The country's council of economic affairs, presided by its Chairman Crown Prince Mohammed bin Salman bin Abdulaziz Al Saud, also stressed that the Saudi Arabian government was committed to protecting the rights of individuals under investigation.
"The Chairman of the Council instructed the relevant ministers to ensure that national and multinational companies operating inside and outside the Kingdom, including those wholly or partly owned by individuals under investigation, were not disrupted while investigations into corruption were underway," according to an official statement carried by the state-run news agency SPA.
"The Council recognised the importance of these companies for the national economy, and the importance of ensuring that investors could operate with confidence in Saudi Arabia."
In conjunction with the council's committment to safeguard the rights of individual and corporates, Saudi Arabia's central bank, Saudi Arabian Monetary Authority (SAMA) said the suspension of bank accounts of persons of interest is in response to the Attorney General's request pending the legal cases against them.

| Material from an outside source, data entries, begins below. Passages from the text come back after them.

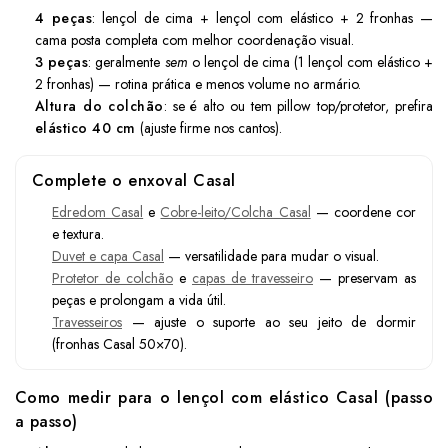
4 peças
: lençol de cima + lençol com elástico + 2 fronhas —
cama posta completa com melhor coordenação visual.
3 peças
: geralmente
sem
o lençol de cima (1 lençol com elástico +
2 fronhas) — rotina prática e menos volume no armário.
Altura do colchão
: se é alto ou tem pillow top/protetor, prefira
elástico 40 cm
(ajuste firme nos cantos).
Complete o enxoval Casal
Edredom Casal
e
Cobre-leito/Colcha Casal
— coordene cor
e textura.
Duvet e capa Casal
— versatilidade para mudar o visual.
Protetor de colchão
e
capas de travesseiro
— preservam as
peças e prolongam a vida útil.
Travesseiros
— ajuste o suporte ao seu jeito de dormir
(fronhas Casal 50×70).
Como medir para o lençol com elástico Casal (passo
a passo)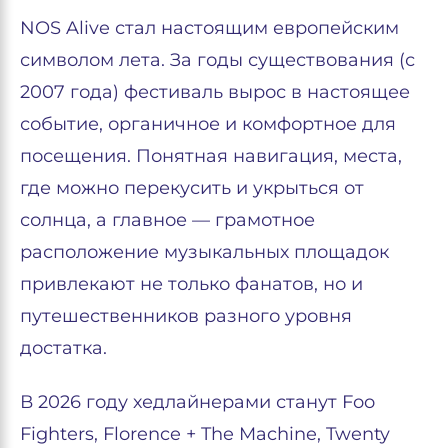
NOS Alive стал настоящим европейским
символом лета. За годы существования (с
2007 года) фестиваль вырос в настоящее
событие, органичное и комфортное для
посещения. Понятная навигация, места,
где можно перекусить и укрыться от
солнца, а главное — грамотное
расположение музыкальных площадок
привлекают не только фанатов, но и
путешественников разного уровня
достатка.
В 2026 году хедлайнерами станут Foo
Fighters, Florence + The Machine, Twenty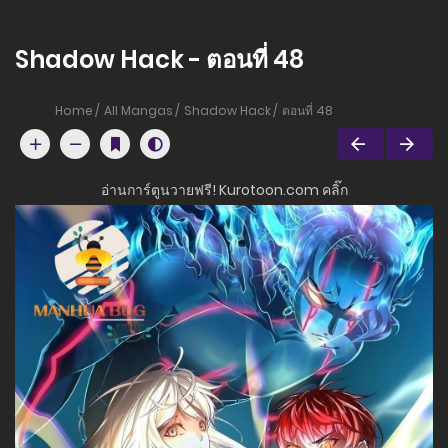
Shadow Hack - ตอนที่ 48
Home
All Mangas
Shadow Hack
ตอนที่ 48
อ่านการ์ตูนวายฟรี! Kurotoon.com คลิ๊ก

"Concerned individual accounts rather than their corporate businesses have been put in suspension until final court rulings," SAMA said. "In other words, corporate businesses remain unaffected. It is business as usual for both banks and corporates. Also, SAMA would like to reiterate that there are no restrictions on money transfers through proper banking channel."

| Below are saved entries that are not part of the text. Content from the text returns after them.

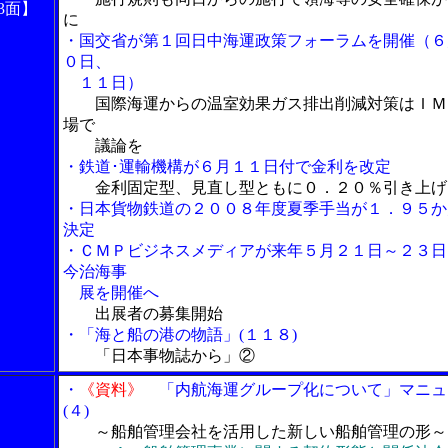
3面】
に
・国交省が第１回日中海運政策フォーラムを開催（６
０日、
１１日）
国際海運からの温室効果ガス排出削減対策はＩＭ
場で
議論を
・鉄道･運輸機構が６月１１日付で金利を改定
金利固定型、見直し型ともに０．２０％引き上げ
・日本貨物鉄道の２００８年度夏季手当が１．９５か
決定
・ＣＭＰビジネスメディアが来年５月２１日～２３日
今治海事
展を開催へ
出展者の募集開始
・「海と船の港の物語」(１１８)
「日本事物誌から」②
・
《資料》
「内航海運グループ化について」マニュ
(４)
～船舶管理会社を活用した新しい船舶管理の形～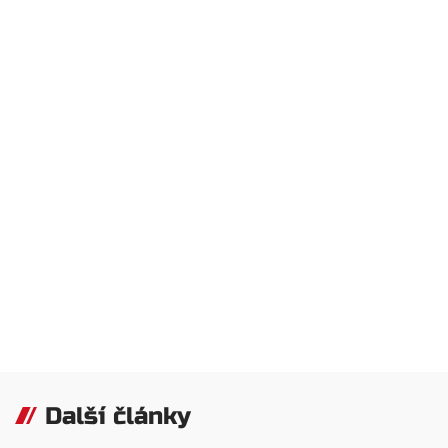
Další články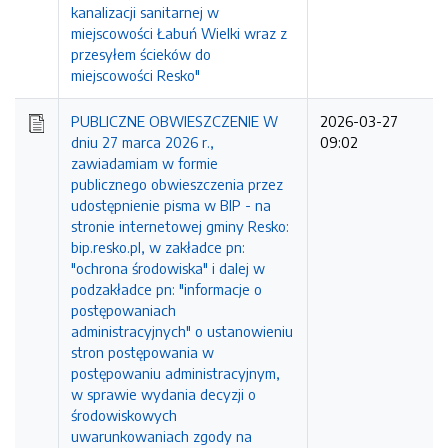
kanalizacji sanitarnej w
miejscowości Łabuń Wielki wraz z
przesyłem ścieków do
miejscowości Resko"
PUBLICZNE OBWIESZCZENIE W
2026-03-27
dniu 27 marca 2026 r.,
09:02
zawiadamiam w formie
publicznego obwieszczenia przez
udostępnienie pisma w BIP - na
stronie internetowej gminy Resko:
bip.resko.pl, w zakładce pn:
"ochrona środowiska" i dalej w
podzakładce pn: "informacje o
postępowaniach
administracyjnych" o ustanowieniu
stron postępowania w
postępowaniu administracyjnym,
w sprawie wydania decyzji o
środowiskowych
uwarunkowaniach zgody na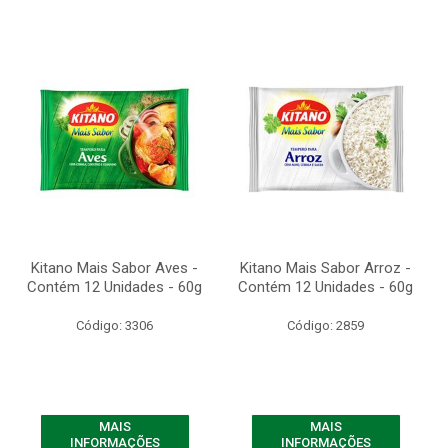
Kitano Mais Sabor Aves -
Kitano Mais Sabor Arroz -
Contém 12 Unidades - 60g
Contém 12 Unidades - 60g
Código: 3306
Código: 2859
MAIS
MAIS
INFORMAÇÕES
INFORMAÇÕES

The move to tackle corruption comes as the country takes a host of measures to revive its economy following several years of low oil prices that had curtailed job creation and growth. The measures include a reduction of energy subsidies, plans to raise taxes such as a value added tax and selling off state assets including a 5 per cent stake in Aramco, the world's biggest oil producer which is estimated to raise as much as $100 billion.

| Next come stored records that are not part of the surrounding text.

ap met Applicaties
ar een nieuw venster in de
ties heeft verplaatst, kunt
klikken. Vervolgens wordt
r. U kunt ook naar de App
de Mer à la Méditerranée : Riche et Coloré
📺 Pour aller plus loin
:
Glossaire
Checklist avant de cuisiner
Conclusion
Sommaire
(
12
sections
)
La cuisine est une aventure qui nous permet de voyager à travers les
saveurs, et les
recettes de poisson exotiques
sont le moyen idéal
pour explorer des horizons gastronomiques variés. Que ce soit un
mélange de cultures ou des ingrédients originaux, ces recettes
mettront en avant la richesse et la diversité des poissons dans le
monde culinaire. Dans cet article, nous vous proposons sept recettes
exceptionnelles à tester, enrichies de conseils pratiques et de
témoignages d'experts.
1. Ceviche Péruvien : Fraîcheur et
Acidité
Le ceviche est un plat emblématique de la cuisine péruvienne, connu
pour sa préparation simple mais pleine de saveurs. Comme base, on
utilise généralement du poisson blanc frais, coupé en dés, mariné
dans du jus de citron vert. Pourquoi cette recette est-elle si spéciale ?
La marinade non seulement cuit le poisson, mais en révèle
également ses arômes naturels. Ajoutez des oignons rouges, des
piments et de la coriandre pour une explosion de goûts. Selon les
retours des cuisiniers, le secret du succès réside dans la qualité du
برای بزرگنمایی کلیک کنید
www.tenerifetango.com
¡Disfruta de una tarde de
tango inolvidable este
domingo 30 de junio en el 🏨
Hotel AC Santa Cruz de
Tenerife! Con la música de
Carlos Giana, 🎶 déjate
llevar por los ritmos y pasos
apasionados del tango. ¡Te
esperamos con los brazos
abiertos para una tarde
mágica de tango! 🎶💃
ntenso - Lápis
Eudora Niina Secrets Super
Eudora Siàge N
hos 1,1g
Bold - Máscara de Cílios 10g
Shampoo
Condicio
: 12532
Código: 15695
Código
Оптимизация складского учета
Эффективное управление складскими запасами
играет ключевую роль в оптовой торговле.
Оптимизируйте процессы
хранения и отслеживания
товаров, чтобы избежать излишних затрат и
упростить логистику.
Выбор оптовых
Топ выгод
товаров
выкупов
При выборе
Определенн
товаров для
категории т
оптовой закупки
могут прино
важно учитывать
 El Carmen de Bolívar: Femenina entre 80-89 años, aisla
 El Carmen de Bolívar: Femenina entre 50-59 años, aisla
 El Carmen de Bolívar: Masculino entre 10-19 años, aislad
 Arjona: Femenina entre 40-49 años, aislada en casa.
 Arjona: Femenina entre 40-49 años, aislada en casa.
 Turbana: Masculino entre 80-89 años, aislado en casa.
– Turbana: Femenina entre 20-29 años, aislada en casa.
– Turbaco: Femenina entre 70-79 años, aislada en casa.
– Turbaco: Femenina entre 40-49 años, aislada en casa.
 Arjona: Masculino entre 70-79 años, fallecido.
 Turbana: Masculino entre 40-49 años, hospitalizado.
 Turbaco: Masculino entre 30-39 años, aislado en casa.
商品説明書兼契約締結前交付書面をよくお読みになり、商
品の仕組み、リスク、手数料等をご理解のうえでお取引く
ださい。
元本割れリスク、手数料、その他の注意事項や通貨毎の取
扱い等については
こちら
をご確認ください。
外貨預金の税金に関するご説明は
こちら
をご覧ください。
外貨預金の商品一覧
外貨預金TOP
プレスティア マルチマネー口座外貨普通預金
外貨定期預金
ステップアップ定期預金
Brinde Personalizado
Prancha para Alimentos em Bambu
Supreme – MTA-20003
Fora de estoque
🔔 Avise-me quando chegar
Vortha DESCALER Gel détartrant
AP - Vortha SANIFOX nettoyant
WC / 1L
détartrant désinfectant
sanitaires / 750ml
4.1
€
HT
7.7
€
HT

Shares of Kingdom Holding Company (KHC), the investment vehicle of billionaire businessman Prince Alwaleed, dropped to the lowest level on Tuesday since December 2011, following reports of his detention and other prominent figures amid the anti-corruption crackdown in the country. The company, which is 95 per cent controlled by Alwaleed, saw its share price plunge 9.78 per cent by mid-day on Tadawul to 8.12 riyals, as investors continued to react to reports of his prolonged detention and other high profile individuals in the wake of an investigation launched by a newly established anti-corruption committee. The company’s share price had dropped to 7.85 riyals on December 18, 2011.
The prince's net-worth has declined by more than $1.3 billion in the past two days. Meanwhile the Saudi Tadawul market had declined as much as 3 per cent on Tuesday before closing down 0.7 per cent.